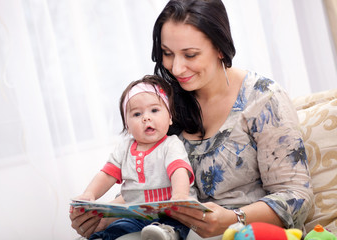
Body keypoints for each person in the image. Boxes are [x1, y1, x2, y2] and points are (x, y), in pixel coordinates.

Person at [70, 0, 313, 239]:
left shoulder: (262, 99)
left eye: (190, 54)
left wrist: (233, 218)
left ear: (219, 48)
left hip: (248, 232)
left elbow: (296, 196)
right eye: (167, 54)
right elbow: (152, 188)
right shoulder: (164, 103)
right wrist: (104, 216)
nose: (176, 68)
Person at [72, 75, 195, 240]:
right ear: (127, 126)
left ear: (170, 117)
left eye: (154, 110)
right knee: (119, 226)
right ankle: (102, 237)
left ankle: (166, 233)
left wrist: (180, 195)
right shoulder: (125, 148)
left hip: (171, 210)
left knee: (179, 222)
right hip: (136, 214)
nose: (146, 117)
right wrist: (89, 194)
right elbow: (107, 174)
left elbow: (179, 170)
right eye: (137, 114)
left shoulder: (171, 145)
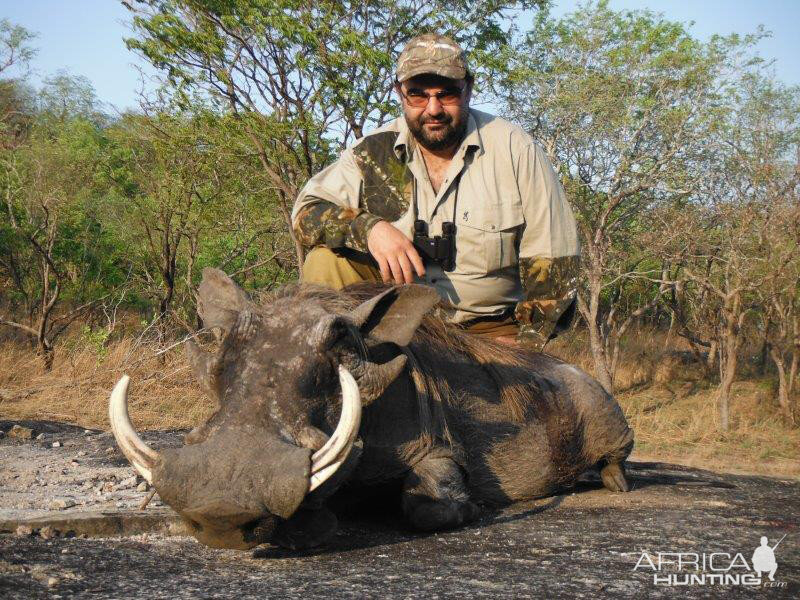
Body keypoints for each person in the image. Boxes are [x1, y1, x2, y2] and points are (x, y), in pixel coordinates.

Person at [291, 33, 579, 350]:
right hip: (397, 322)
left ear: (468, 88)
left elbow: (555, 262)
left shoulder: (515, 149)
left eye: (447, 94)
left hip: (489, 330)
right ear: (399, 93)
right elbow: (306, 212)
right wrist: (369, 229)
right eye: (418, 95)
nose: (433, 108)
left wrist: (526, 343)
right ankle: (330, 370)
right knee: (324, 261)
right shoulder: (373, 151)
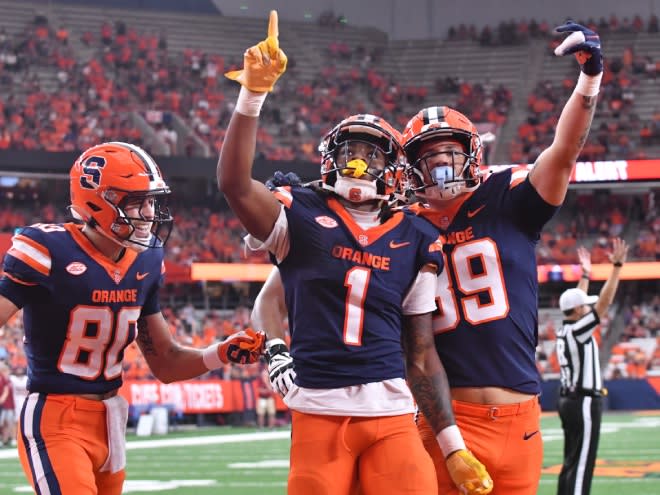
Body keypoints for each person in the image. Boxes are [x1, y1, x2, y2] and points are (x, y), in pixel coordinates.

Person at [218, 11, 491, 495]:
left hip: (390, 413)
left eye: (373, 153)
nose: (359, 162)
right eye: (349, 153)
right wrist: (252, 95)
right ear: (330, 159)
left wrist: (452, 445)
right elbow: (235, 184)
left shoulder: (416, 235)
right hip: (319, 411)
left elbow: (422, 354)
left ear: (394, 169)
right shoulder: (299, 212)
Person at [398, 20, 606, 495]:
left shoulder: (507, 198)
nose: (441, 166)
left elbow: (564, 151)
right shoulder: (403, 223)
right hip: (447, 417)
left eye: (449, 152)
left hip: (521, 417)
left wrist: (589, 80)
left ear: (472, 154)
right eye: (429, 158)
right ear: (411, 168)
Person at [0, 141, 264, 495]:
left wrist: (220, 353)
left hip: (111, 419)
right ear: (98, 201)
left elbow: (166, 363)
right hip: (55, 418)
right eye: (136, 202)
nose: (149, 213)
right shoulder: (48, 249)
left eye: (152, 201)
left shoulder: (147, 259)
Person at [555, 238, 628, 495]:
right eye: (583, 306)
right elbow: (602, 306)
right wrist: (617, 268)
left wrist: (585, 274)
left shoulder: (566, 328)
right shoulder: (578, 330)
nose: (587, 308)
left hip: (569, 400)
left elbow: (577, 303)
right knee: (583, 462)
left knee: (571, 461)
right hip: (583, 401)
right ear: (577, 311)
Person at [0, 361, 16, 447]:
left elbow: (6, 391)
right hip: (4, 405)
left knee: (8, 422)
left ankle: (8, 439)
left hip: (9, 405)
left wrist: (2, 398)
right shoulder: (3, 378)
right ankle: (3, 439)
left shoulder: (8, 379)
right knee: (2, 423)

TASK ▸
Starting with the first line of the data above, write out each line exactly up to and including the line that holds "right hip: (447, 417)". Pictures stay out.

TASK SOLUTION ▸
Body keypoints for each person in the image. Boxes are [x1, y1, x2, y2] and points are (x, y), in pixel coordinates.

Person at [70, 0, 313, 239]:
left shoulder: (262, 99)
left eye: (190, 54)
left wrist: (233, 218)
left ear: (219, 48)
left hip: (248, 232)
left elbow: (296, 196)
right eye: (167, 54)
right elbow: (152, 188)
right shoulder: (164, 103)
right wrist: (104, 216)
nose: (176, 68)
Person at [72, 75, 195, 240]:
right ear: (127, 126)
left ear: (170, 117)
left eye: (154, 110)
right knee: (119, 226)
right ankle: (102, 237)
left ankle: (166, 233)
left wrist: (180, 195)
right shoulder: (125, 148)
left hip: (171, 210)
left knee: (179, 222)
right hip: (136, 214)
nose: (146, 117)
right wrist: (89, 194)
right elbow: (107, 174)
left elbow: (179, 170)
right eye: (137, 114)
left shoulder: (171, 145)
Body keypoints for each person in the image. Boxes are [x1, y1, x2, y2] and points are (x, y), in pixel coordinates.

Person at [291, 33, 579, 350]:
right hip: (397, 322)
left ear: (468, 88)
left elbow: (555, 262)
left shoulder: (515, 149)
left eye: (447, 94)
left hip: (489, 330)
right ear: (399, 93)
right elbow: (306, 212)
right wrist: (369, 229)
right eye: (418, 95)
nose: (433, 108)
left wrist: (526, 343)
right ankle: (330, 370)
right knee: (324, 261)
right shoulder: (373, 151)
Body keypoints for each person in the image. Boxes are [x1, y1, x2, y2] and points are (x, y), in pixel coordinates.

Person at [218, 11, 491, 495]:
left hip: (390, 413)
left eye: (373, 153)
nose: (359, 162)
right eye: (349, 153)
right wrist: (252, 95)
right ear: (330, 159)
left wrist: (452, 445)
right elbow: (235, 184)
left shoulder: (416, 235)
right hip: (319, 411)
left elbow: (422, 354)
left ear: (394, 169)
right shoulder: (299, 212)
Person at [398, 20, 606, 495]:
left shoulder: (507, 198)
nose: (441, 166)
left elbow: (564, 151)
right shoulder: (403, 223)
right hip: (447, 417)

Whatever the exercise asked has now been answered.